18. Keep You Safe

69 10 3
                                    

"Mamaaaa, lempar bolanya!"

"Aduh, nggak bisa, Mama takut kena kepala!"

"Hahaha, enggaaak, Mama percaya aja sama aku!"

Suara yang berasal dari Smart TV berukuran sedang itu menguasai ruangan. Menampilkan anak laki-laki berusia tujuh tahunan yang tengah bermain bola basket bersama ibunya di halaman rumah. Mata indah bulat yang memandang segalanya dengan kekosongan itu terpaku memperhatikan untuk beberapa saat.

Ia menilik sosok ibu dari anak tersebut. Rambutnya panjang bergelombang, menggunakan dress putih di bawah lutut yang cantik, tak ada kerutan tanda penuaan—terlihat masih segar dan belia. Tawanya merebak bersama sang anak tatkala berhasil menembak bola ke dalam ring.

Ia mengerjap. Matanya kalang kabut mencari letak remote. Setelah menemukan di balik bantal, dia buru-buru mematikan tayangan tersebut saat sosok laki-laki muncul di layar. Gelap. Lenyap seketika. Dadanya yang bergemuruh mencoba untuk kembali tenang. Di tengah usaha tersebut, pintu ruangan terbuka.

"Selamat pagi, Ibu Gia!" Sapaan teduh yang sangat ramah dilayangkan untuknya. Orang-orang di sini seperti itu; mengulas senyum begitu lebar, penuh dengan terik kebahagiaan menyala-nyala. Kadang Gia diam sebentar hanya untuk membayangkan bagaimana rasanya menjadi salah satu dari mereka. Pasti menyenangkan bisa menyambut dunia dengan sebongkah keceriaan.

Dia tak bisa. Awan mendung selalu menghantui langkahnya. Membawanya pada kesedihan panjang yang nggak pernah dia ketahui kapan selesainya.

Perawat ini datang setiap pagi untuk memberi tahu apa saja kegiatan yang harus dia lakukan hari ini. Terapi-terapi yang nggak dia mengerti. Dia tak menyimak. Tatapannya jatuh pada jendela luas yang memperlihatkan situasi di sekitar tempatnya. Suara perawat itu seperti dengung nyamuk, sementara dia berpikir apa yang terjadi seandainya dia nggak dipindahkan ke lantai dasar.

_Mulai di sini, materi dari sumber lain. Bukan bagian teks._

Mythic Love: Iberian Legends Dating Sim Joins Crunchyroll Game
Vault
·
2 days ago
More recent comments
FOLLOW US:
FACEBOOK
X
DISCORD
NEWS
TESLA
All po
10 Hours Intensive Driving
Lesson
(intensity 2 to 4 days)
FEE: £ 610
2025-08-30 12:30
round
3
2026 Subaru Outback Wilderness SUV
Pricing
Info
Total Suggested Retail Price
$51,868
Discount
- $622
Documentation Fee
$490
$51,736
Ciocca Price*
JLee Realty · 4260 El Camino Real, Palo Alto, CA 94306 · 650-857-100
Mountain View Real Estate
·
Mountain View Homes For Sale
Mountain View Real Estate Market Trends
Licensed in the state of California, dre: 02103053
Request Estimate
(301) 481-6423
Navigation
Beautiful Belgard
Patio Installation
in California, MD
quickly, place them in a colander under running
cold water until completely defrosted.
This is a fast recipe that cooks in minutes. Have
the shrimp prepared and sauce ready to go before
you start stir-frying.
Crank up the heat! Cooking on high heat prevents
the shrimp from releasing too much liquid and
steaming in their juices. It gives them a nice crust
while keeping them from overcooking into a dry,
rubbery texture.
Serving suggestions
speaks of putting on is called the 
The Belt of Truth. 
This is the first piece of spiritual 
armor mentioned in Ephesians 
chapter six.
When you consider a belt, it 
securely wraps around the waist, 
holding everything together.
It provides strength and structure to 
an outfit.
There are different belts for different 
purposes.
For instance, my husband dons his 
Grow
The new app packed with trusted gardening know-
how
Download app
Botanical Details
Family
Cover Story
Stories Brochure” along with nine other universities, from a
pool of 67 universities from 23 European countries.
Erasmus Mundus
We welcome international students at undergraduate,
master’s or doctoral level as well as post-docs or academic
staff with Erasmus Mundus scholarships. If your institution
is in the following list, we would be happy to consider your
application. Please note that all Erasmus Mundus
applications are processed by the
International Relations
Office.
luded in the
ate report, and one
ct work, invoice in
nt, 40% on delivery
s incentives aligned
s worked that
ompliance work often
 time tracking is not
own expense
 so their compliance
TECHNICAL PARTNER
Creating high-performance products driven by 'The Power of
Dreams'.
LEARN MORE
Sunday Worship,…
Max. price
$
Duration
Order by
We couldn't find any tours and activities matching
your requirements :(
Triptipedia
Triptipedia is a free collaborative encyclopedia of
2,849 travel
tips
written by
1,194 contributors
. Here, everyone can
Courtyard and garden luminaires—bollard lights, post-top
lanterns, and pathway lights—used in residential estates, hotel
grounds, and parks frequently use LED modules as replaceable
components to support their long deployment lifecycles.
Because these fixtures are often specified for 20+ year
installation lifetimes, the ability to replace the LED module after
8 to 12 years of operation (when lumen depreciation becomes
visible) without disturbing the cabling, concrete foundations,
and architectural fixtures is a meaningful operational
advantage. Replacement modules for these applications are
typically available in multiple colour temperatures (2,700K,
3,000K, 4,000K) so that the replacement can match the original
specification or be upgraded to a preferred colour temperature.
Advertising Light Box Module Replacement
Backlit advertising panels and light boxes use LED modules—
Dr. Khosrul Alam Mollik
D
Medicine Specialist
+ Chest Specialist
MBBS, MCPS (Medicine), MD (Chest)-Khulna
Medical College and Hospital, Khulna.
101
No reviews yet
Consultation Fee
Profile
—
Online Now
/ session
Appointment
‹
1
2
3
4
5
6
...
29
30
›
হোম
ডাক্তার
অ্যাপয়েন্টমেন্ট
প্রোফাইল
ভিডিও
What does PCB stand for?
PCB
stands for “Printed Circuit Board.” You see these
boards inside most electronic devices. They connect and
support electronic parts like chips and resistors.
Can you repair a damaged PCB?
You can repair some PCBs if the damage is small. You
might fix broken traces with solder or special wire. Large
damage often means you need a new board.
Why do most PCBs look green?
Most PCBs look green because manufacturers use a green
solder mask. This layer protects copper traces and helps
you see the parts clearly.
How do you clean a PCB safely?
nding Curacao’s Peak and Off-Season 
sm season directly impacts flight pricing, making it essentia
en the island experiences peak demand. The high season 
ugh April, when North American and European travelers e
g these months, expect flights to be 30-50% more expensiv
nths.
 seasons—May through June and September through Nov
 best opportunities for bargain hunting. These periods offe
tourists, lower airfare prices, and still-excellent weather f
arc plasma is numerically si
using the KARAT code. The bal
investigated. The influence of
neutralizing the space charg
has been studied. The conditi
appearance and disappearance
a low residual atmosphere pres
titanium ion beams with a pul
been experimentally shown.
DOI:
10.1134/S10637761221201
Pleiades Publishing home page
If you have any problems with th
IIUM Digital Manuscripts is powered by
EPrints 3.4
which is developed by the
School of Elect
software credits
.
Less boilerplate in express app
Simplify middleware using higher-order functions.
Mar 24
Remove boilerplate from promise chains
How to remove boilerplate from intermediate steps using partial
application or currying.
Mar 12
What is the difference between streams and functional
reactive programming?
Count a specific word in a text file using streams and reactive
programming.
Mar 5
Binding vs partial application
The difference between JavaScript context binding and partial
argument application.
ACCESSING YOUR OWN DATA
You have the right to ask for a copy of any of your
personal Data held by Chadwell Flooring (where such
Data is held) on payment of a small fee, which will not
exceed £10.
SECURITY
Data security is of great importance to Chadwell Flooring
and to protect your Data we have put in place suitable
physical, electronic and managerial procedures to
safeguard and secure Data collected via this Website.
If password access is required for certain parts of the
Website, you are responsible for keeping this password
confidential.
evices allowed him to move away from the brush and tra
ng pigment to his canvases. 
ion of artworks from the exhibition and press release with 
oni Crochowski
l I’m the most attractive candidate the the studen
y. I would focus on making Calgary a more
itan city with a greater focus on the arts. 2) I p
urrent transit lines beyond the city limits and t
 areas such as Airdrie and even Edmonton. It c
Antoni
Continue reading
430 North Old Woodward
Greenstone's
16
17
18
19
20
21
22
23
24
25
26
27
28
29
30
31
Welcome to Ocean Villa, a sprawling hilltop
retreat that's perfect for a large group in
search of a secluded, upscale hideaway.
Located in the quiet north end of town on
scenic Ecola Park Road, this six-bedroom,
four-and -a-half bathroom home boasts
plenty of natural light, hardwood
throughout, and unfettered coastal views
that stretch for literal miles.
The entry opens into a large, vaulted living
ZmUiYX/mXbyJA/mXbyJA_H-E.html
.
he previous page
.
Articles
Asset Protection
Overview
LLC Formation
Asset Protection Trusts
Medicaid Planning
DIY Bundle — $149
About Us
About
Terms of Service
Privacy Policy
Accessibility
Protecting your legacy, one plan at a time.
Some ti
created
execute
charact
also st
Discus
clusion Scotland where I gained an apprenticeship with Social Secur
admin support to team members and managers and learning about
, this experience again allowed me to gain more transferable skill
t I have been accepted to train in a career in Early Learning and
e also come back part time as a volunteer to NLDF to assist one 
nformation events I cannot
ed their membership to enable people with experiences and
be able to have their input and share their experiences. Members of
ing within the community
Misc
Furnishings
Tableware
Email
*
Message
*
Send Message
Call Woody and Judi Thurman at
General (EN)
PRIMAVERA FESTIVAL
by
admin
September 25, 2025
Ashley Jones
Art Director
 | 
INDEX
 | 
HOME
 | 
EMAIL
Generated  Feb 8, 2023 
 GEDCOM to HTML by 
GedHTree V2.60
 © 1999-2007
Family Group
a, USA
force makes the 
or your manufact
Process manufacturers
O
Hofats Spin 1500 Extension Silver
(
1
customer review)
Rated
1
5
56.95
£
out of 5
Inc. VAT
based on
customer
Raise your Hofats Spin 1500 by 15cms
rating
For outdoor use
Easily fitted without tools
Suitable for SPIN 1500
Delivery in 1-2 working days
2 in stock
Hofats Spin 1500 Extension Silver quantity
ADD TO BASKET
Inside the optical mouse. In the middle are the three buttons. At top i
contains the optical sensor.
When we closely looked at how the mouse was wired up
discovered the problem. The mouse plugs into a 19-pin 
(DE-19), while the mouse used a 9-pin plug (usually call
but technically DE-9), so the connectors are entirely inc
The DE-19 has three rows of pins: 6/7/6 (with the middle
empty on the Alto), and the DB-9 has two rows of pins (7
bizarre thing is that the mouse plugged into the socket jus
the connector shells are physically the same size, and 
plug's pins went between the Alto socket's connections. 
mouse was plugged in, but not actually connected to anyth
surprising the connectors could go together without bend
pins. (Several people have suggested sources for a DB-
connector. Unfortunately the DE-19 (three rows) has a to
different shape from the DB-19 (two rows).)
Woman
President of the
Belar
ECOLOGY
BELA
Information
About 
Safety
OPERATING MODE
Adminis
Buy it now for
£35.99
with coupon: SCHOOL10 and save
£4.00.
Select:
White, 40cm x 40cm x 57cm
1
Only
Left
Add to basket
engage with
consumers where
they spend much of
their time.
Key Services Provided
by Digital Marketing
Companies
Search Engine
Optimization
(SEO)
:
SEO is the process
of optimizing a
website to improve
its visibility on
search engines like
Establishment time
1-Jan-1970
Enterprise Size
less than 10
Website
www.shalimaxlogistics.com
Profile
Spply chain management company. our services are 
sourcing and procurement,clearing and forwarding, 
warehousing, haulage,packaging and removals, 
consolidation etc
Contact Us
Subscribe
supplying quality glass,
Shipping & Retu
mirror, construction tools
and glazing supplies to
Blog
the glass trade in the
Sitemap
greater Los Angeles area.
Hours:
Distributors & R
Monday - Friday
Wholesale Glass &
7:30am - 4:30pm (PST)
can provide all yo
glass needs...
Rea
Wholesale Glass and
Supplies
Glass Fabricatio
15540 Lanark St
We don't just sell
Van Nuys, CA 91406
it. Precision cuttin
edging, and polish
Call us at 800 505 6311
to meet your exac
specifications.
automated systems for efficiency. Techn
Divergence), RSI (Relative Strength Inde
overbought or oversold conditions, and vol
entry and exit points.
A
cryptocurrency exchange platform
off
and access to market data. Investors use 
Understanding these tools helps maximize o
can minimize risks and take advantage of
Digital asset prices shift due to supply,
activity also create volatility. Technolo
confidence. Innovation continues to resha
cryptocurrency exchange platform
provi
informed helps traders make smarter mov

Gia lebih suka kamar yang sebelumnya. Pada ketinggian itu, dia bisa membayangkan bagaimana jika dia berlari menembus kaca lalu menjatuhkan diri dalam sekejap. Pemikiran itu sudah sering datang. Telah dia coba abaikan, namun seringnya dia lakukan. Tetapi, tak pernah ada yang benar-benar berhasil. Dia selalu diselamatkan, saat sebenarnya dia tak ingin selamat. Mereka bilang, untung saja ada mereka. Untung saja mereka nggak terlambat.

Salah.

Hanya karena dia nggak jadi mati, bukan berarti mereka datang di waktu yang tepat. Untuk urusan menyelamatkannya, mereka sudah sangat sering terlambat. Mereka tak ada saat seseorang berusaha melumpuhkannya. Saat hari-hari setelah itu, dia merasa hina dan tak berharga. Alih-alih menariknya seperti saat dia mencoba terjun dari ketinggian, mereka justru mendekatkannya pada jurang kematian. Lantas, bagian mana dia harus merasa, 'untung ada mereka'?

"Oh iya, Bu Gia, perkenalkan yang di samping saya ini Mbak Dera. Untuk beberapa waktu ke depan, Mbak Dera yang akan membantu saya menemani teman-teman di sini."

Gia melirik sekilas. Perempuan berambut sebahu itu maju satu langkah agar terlihat. Senyumnya ramah seperti yang lain, hanya saja cara berpakaiannya lebih kasual, nggak terbalut seragam apa pun. Entah dia siapa. "Salam kenal, Bu Gia," sapanya ringan. Gia tak mengindahkan. Dia kembali menghadap jendela.

Gia tak merasa perlu berkenalan. Orang-orang di sini semuanya sama; hadir hanya untuk merasa bisa menyelamatkan.

Sekali lagi, dia tak ingin selamat.

Mereka terlambat.

***

Pelataran parkir rumah sakit jiwa ini jadi tempat yang cukup familiar untuk Juno selama beberapa waktu belakangan, kendati dia belum pernah lagi menginjakkan kaki ke dalam. Ada suatu spot yang biasa dia gunakan untuk menunggu seseorang keluar.